CAMTS calls for its accredited members to have a written policy to discourage shopping by first responders and other requesting agents. The policy should address ‘how the programme interfaces with other air medical services in the same coverage area to alert them of a weather turn-down’. CAMTS prescribes a number of steps that providers should take that proactively mitigate against the risk of shopping, including specifically asking the requester whether another flight programme has turned down the request.

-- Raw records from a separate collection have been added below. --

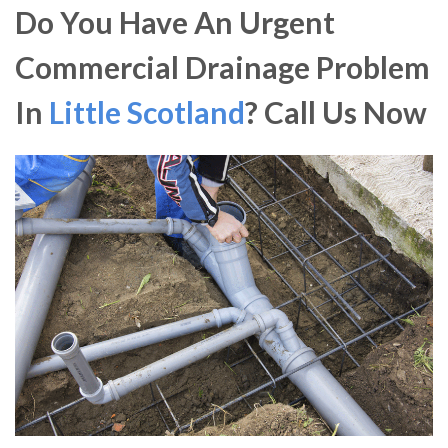
Do You Have An Urgent
Commercial Drainage Problem
In
Little Scotland
? Call Us Now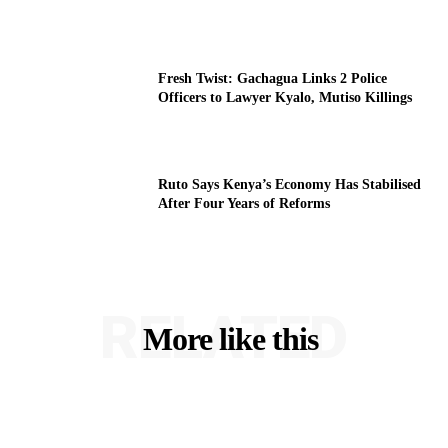
Fresh Twist: Gachagua Links 2 Police
Officers to Lawyer Kyalo, Mutiso Killings
Ruto Says Kenya’s Economy Has Stabilised
After Four Years of Reforms
RELATED
More like this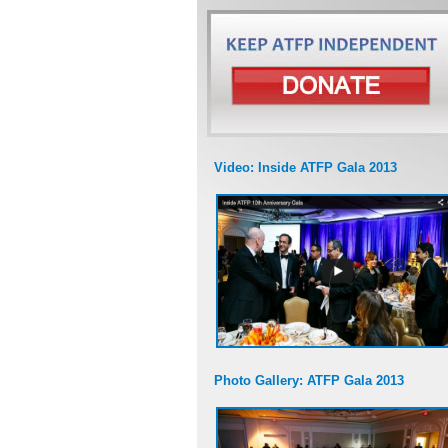
Video: Inside ATFP Gala 2013
Photo Gallery: ATFP Gala 2013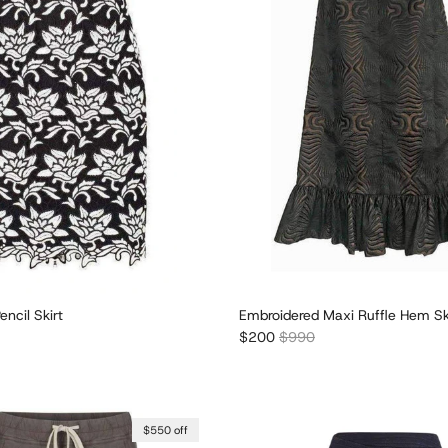
encil Skirt
Embroidered Maxi Ruffle Hem Sk
r price
Sale price
Regular price
$200
$990
$550 off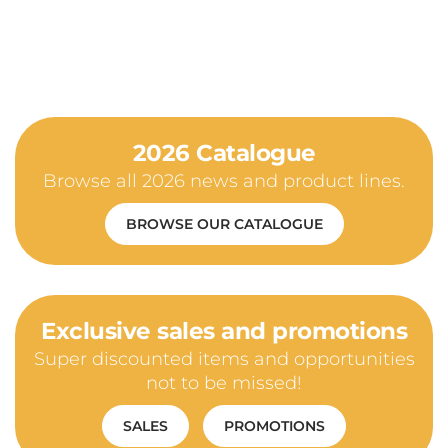
2026 Catalogue
Browse all 2026 news and product lines.
BROWSE OUR CATALOGUE
Exclusive sales and promotions
Super discounted items and opportunities
not to be missed!
SALES
PROMOTIONS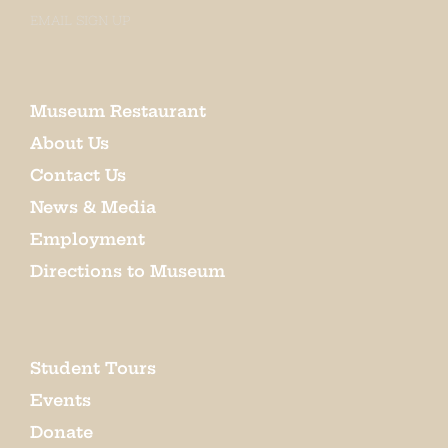
EMAIL SIGN UP
Museum Restaurant
About Us
Contact Us
News & Media
Employment
Directions to Museum
Student Tours
Events
Donate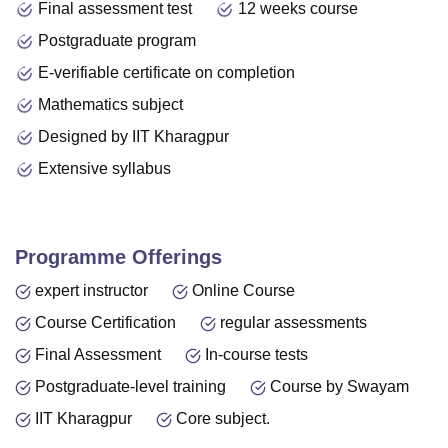
Final assessment test
12 weeks course
Postgraduate program
E-verifiable certificate on completion
Mathematics subject
Designed by IIT Kharagpur
Extensive syllabus
Programme Offerings
expert instructor
Online Course
Course Certification
regular assessments
Final Assessment
In-course tests
Postgraduate-level training
Course by Swayam
IIT Kharagpur
Core subject.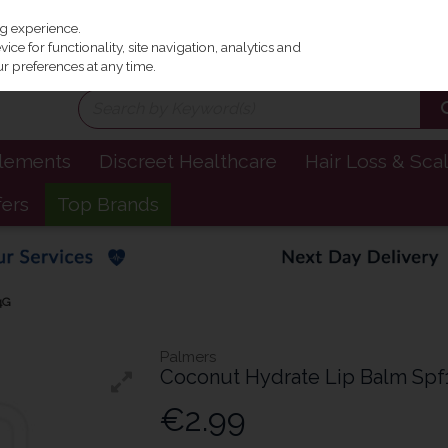
Irel
ng experience.
ce for functionality, site navigation, analytics and
r preferences at any time.
plements
Discreet Healthcare
Hair Loss & Sca
fers
Top Brands
4G
Palmers
Coconut Hydrate Lip Balm Spf
€2.99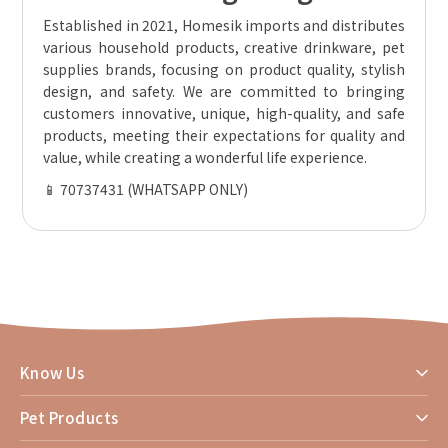
Established in 2021, Homesik imports and distributes
various household products, creative drinkware, pet
supplies brands, focusing on product quality, stylish
design, and safety. We are committed to bringing
customers innovative, unique, high-quality, and safe
products, meeting their expectations for quality and
value, while creating a wonderful life experience.
📱 70737431 (WHATSAPP ONLY)
Know Us
Pet Products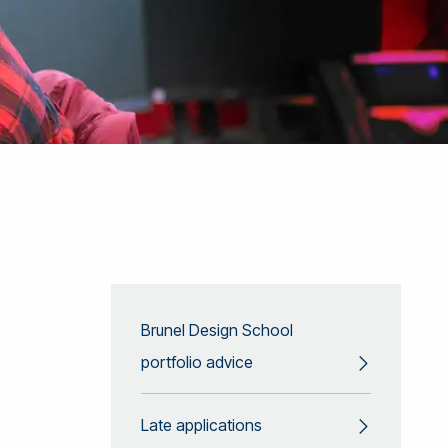
Brunel Design School
portfolio advice
Late applications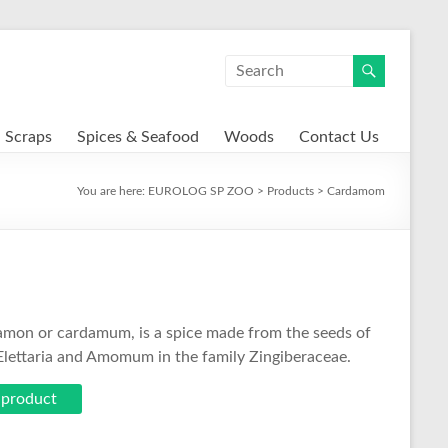
Scraps
Spices & Seafood
Woods
Contact Us
You are here:
EUROLOG SP ZOO
>
Products
>
Cardamom
on or cardamum, is a spice made from the seeds of
 Elettaria and Amomum in the family Zingiberaceae.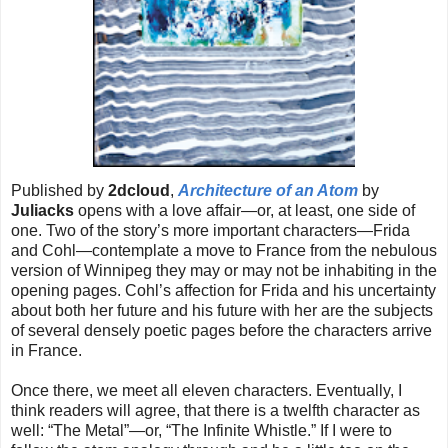
Published by
2dcloud
,
Architecture of an Atom
by
Juliacks
opens with a love affair—or, at least, one side of
one. Two of the story’s more important characters—Frida
and Cohl—contemplate a move to France from the nebulous
version of Winnipeg they may or may not be inhabiting in the
opening pages. Cohl’s affection for Frida and his uncertainty
about both her future and his future with her are the subjects
of several densely poetic pages before the characters arrive
in France.
Once there, we meet all eleven characters. Eventually, I
think readers will agree, that there is a twelfth character as
well: “The Metal”—or, “The Infinite Whistle.” If I were to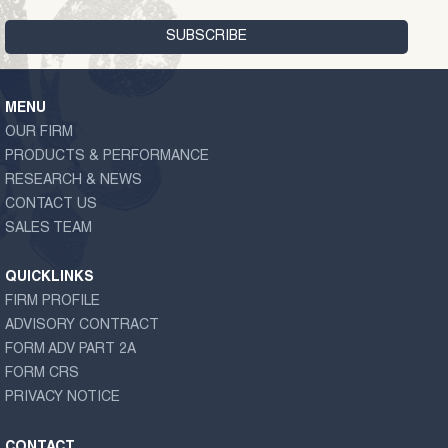
MENU
OUR FIRM
PRODUCTS & PERFORMANCE
RESEARCH & NEWS
CONTACT US
SALES TEAM
QUICKLINKS
FIRM PROFILE
ADVISORY CONTRACT
FORM ADV PART 2A
FORM CRS
PRIVACY NOTICE
CONTACT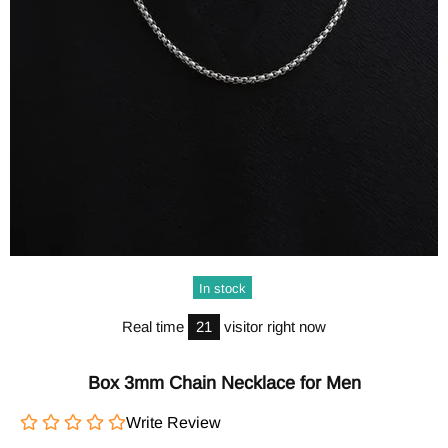
In stock
Real time
21
visitor right now
Box 3mm Chain Necklace for Men
Write Review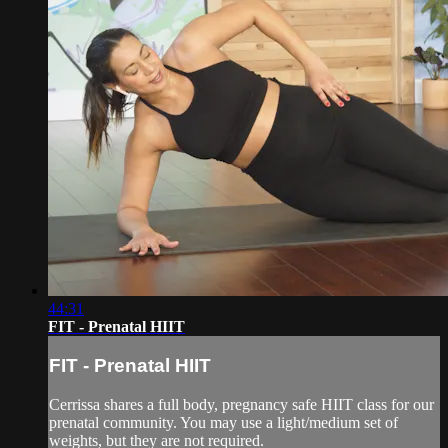
44:31
FIT - Prenatal HIIT
FIT - Prenatal HIIT
Cerrissa shares a full body, pregnancy safe HIIT class for our
prenatal community. You may use a light/medium set of
weights, but they are not required.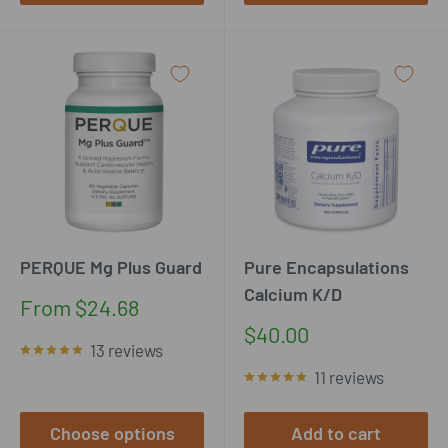
PERQUE Mg Plus Guard
Pure Encapsulations
Calcium K/D
Sale
From $24.68
price
Sale
$40.00
13 reviews
price
11 reviews
Choose options
Add to cart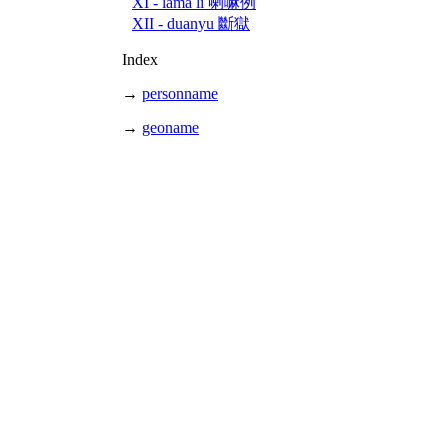
XI - lama li 喇嘛例
XII - duanyu 斷獄
Index
→
personname
→
geoname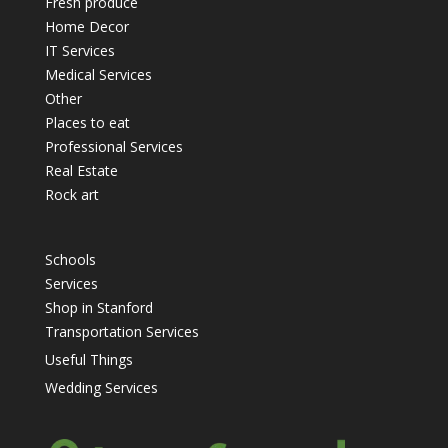
Fresh produce
Home Decor
IT Services
Medical Services
Other
Places to eat
Professional Services
Real Estate
Rock art
Schools
Services
Shop in Stanford
Transportation Services
Useful Things
Wedding Services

One answer ... is to have a centralised dispatch centre that first responders and medical facilities contact
Casey Ping, who recently retired as Programme Director at Travis County STAR Flight, commented: “I think we as an industry send mixed messages to the requesters. We routinely tell the requester to just call and we will make a decision about the weather. Call when other programmes have cancelled because we might be able to complete the flight.” He added that the caller’s point of view has to be considered: “We also need to look at this from the requesters perspective. As complex as these decisions are, do we really think we can educate every hospital and EMS requester on when or when not to request a second or third programme? Especially when you consider the frequency of these situations for an individual.”
One answer, mentioned Ping, is to have a centralised dispatch centre that first responders and medical facilities contact: “It’s one phone call and they contact the programmes that offer the best solution to the problem. This also helps with specialised needs (weight, equipment, SAR etc.).”
Perhaps what matters is to think of this education as a continual process. Susan Rivers said: “I believe the burden remains with the medevac providers to ensure that we press on to continue our education efforts for our requesters and our own peer-to-peer notification systems as a safety net in the meantime.”